Consider, on the other hand, Rowland's Calumet Brewing Company in Chilton, WI. They're beer is equally as rare. Equally as amazingly awesome. But, you can go to the bar there in Chilton, sit down and buy a mug of the finest Oktoberfest made in this country for $4. There's a cheese spread in the back area for the taking. Mr. Rowland's wife will serve it to you. And, if you're lucky, and if they don't think you are some sort of weirdo tourist who got lost on the way to Green Bay, you can strike up a conversation with the three other people that are in the bar with you.
At Calumet, you have scarcity but no "name." Bob Rowland's son (Bob Rowland passed last year) isn't out talking to anyone that will listen about how he has to put his in beer in bottles that cost $2 before any beer even goes in them. He doesn't enter his beer at the Great American Beer Fest. He doesn't sign autographs for adoring fans. In fact, I've never seen him; don't even know what he looks like. The vast majority of Wisconsin, let alone the world-buying public has no idea that Rowland's Calumet exists. There is no demand for his beer, despite the fact that it is some of the finest beer made in the United States.
So, at the end of the day, where does that leave us? Probably where we started. It's all about markets and simple economics. If you think you can sell everything you made for $50+, go for it. Markets can be brutally honest some times (despite the fact that sometimes markets are wrong - to wit: New Glarus' Enigma is a fine session craft beer, but a year later this stuff is still sitting on shelves - they literally cannot give it away, despite name and scarcity).

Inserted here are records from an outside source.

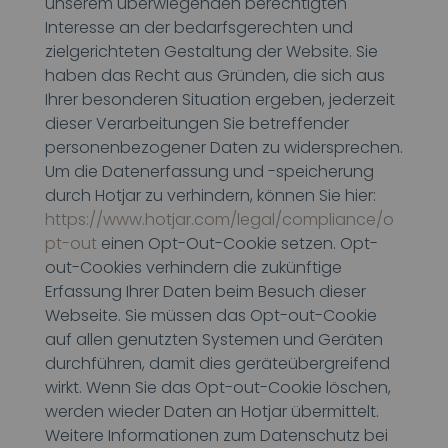
unserem überwiegenden berechtigten
Interesse an der bedarfsgerechten und
zielgerichteten Gestaltung der Website. Sie
haben das Recht aus Gründen, die sich aus
Ihrer besonderen Situation ergeben, jederzeit
dieser Verarbeitungen Sie betreffender
personenbezogener Daten zu widersprechen.
Um die Datenerfassung und -speicherung
durch Hotjar zu verhindern, können Sie hier:
https://www.hotjar.com/legal/compliance/o
pt-out
einen Opt-Out-Cookie setzen. Opt-
out-Cookies verhindern die zukünftige
Erfassung Ihrer Daten beim Besuch dieser
Webseite. Sie müssen das Opt-out-Cookie
auf allen genutzten Systemen und Geräten
durchführen, damit dies geräteübergreifend
wirkt. Wenn Sie das Opt-out-Cookie löschen,
werden wieder Daten an Hotjar übermittelt.
Weitere Informationen zum Datenschutz bei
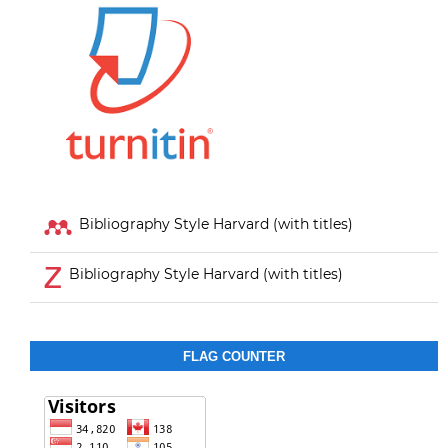
Bibliography Style Harvard (with titles)
Bibliography Style Harvard (with titles)
FLAG COUNTER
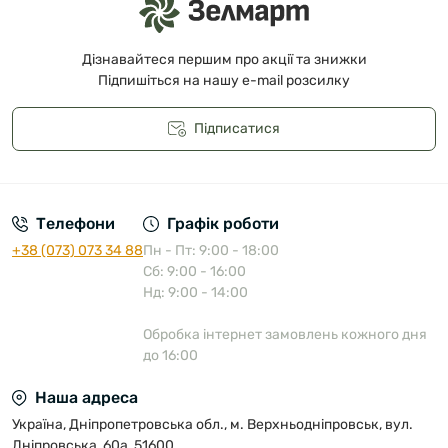
Дізнавайтеся першим про акції та знижки
Підпишіться на нашу e-mail розсилку
Підписатися
Публічна оферта
Телефони
Графік роботи
+38 (073) 073 34 88
Пн - Пт: 9:00 - 18:00
Сб: 9:00 - 16:00
Нд: 9:00 - 14:00
Обробка інтернет замовлень кожного дня
до 16:00
Наша адреса
Україна, Дніпропетровська обл., м. Верхньодніпровськ, вул.
Дніпровська, 60а, 51600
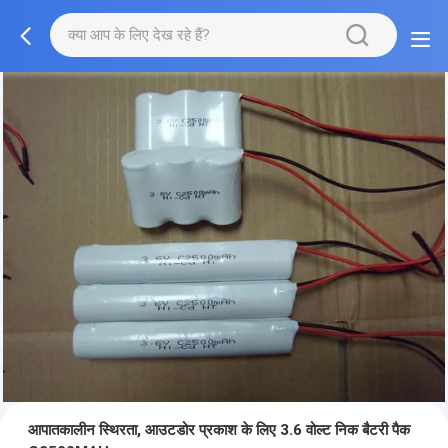
आपातकालीन स्थिरता, आउटडोर प्रकाश के लिए 3.6 वोल्ट निक बैटरी पैक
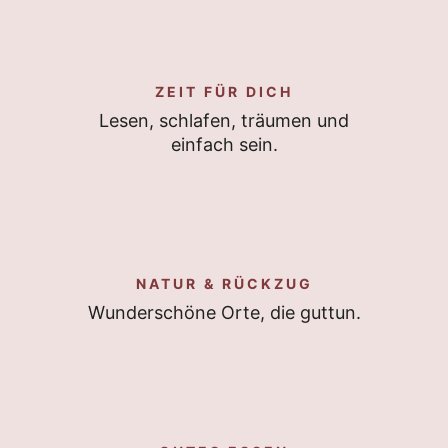
ZEIT FÜR DICH
Lesen, schlafen, träumen und
einfach sein.
NATUR & RÜCKZUG
Wunderschöne Orte, die guttun.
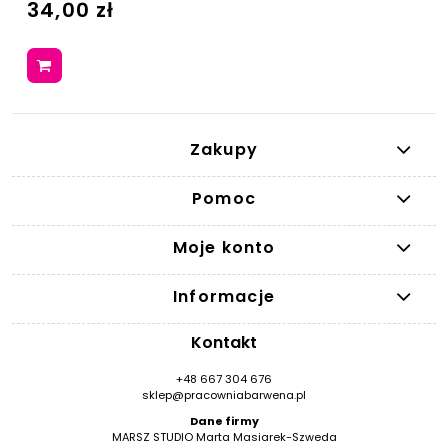
34,00 zł
Zakupy
Pomoc
Moje konto
Informacje
Kontakt
+48 667 304 676
sklep@pracowniabarwena.pl
Dane firmy
MARSZ STUDIO Marta Masiarek-Szweda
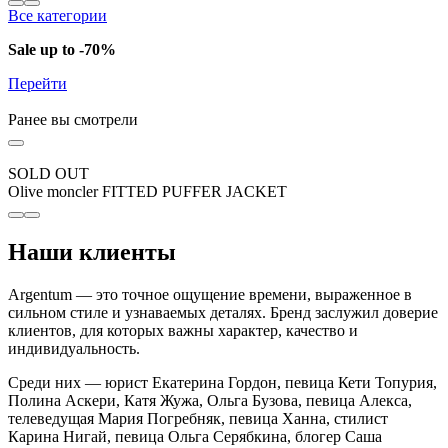
Все категории
Sale up to -70%
Перейти
Ранее вы смотрели
SOLD OUT
Olive moncler FITTED PUFFER JACKET
Наши клиенты
Argentum — это точное ощущение времени, выраженное в
сильном стиле и узнаваемых деталях. Бренд заслужил доверие
клиентов, для которых важны характер, качество и
индивидуальность.
Среди них — юрист Екатерина Гордон, певица Кети Топурия,
Полина Аскери, Катя Жужа, Ольга Бузова, певица Алекса,
телеведущая Мария Погребняк, певица Ханна, стилист
Карина Нигай, певица Ольга Серябкина, блогер Саша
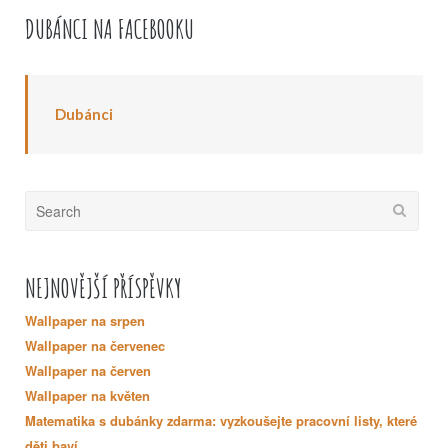
DUBÁNCI NA FACEBOOKU
Dubánci
Search
for:
NEJNOVĚJŠÍ PŘÍSPĚVKY
Wallpaper na srpen
Wallpaper na červenec
Wallpaper na červen
Wallpaper na květen
Matematika s dubánky zdarma: vyzkoušejte pracovní listy, které
děti baví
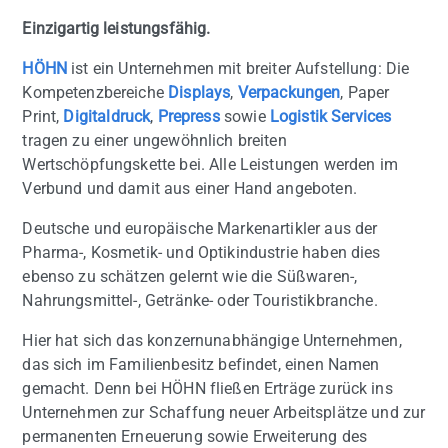
Einzigartig leistungsfähig.
HÖHN
ist ein Unternehmen mit breiter Aufstellung: Die
Kompetenzbereiche
Displays
,
Verpackungen
, Paper
Print,
Digitaldruck
,
Prepress
sowie
Logistik Services
tragen zu einer ungewöhnlich breiten
Wertschöpfungskette bei. Alle Leistungen werden im
Verbund und damit aus einer Hand angeboten.
Deutsche und europäische Markenartikler aus der
Pharma-, Kosmetik- und Optikindustrie haben dies
ebenso zu schätzen gelernt wie die Süßwaren-,
Nahrungsmittel-, Getränke- oder Touristikbranche.
Hier hat sich das konzernunabhängige Unternehmen,
das sich im Familienbesitz befindet, einen Namen
gemacht. Denn bei HÖHN fließen Erträge zurück ins
Unternehmen zur Schaffung neuer Arbeitsplätze und zur
permanenten Erneuerung sowie Erweiterung des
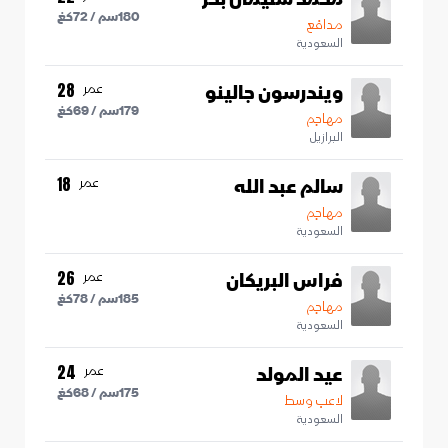
180
سم /
72
كغ
مدافع
السعودية
ويندرسون جالينو
عمر
28
179
سم /
69
كغ
مهاجم
البرازيل
سالم عبد الله
عمر
18
مهاجم
السعودية
فراس البريكان
عمر
26
185
سم /
78
كغ
مهاجم
السعودية
عيد المولد
عمر
24
175
سم /
68
كغ
لاعب وسط
السعودية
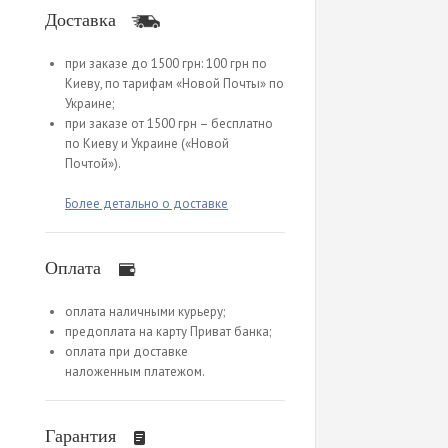
Доставка
при заказе до 1500 грн: 100 грн по
Киеву, по тарифам «Новой Почты» по
Украине;
при заказе от 1500 грн – бесплатно
по Киеву и Украине («Новой
Почтой»).
Более детально о доставке
Оплата
оплата наличными курьеру;
предоплата на карту Приват банка;
оплата при доставке
наложенным платежом.
Гарантия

side note: you will notice the picture shows a celebration at Rowland's Calumet for their 6000th barrel. That's not 6,000 barrels this year, that's 6,000 barrels ever. They've been brewing since 1990. They hit their 6,000th barrel in June of 2007. It took them 17 years to make as much beer as Tyranena will make this year alone. Please, if you love beer, and you know what's good for you, stop in Chilton on your way to a Packers game. Heck, drive the two hours just because. It is an amazing place.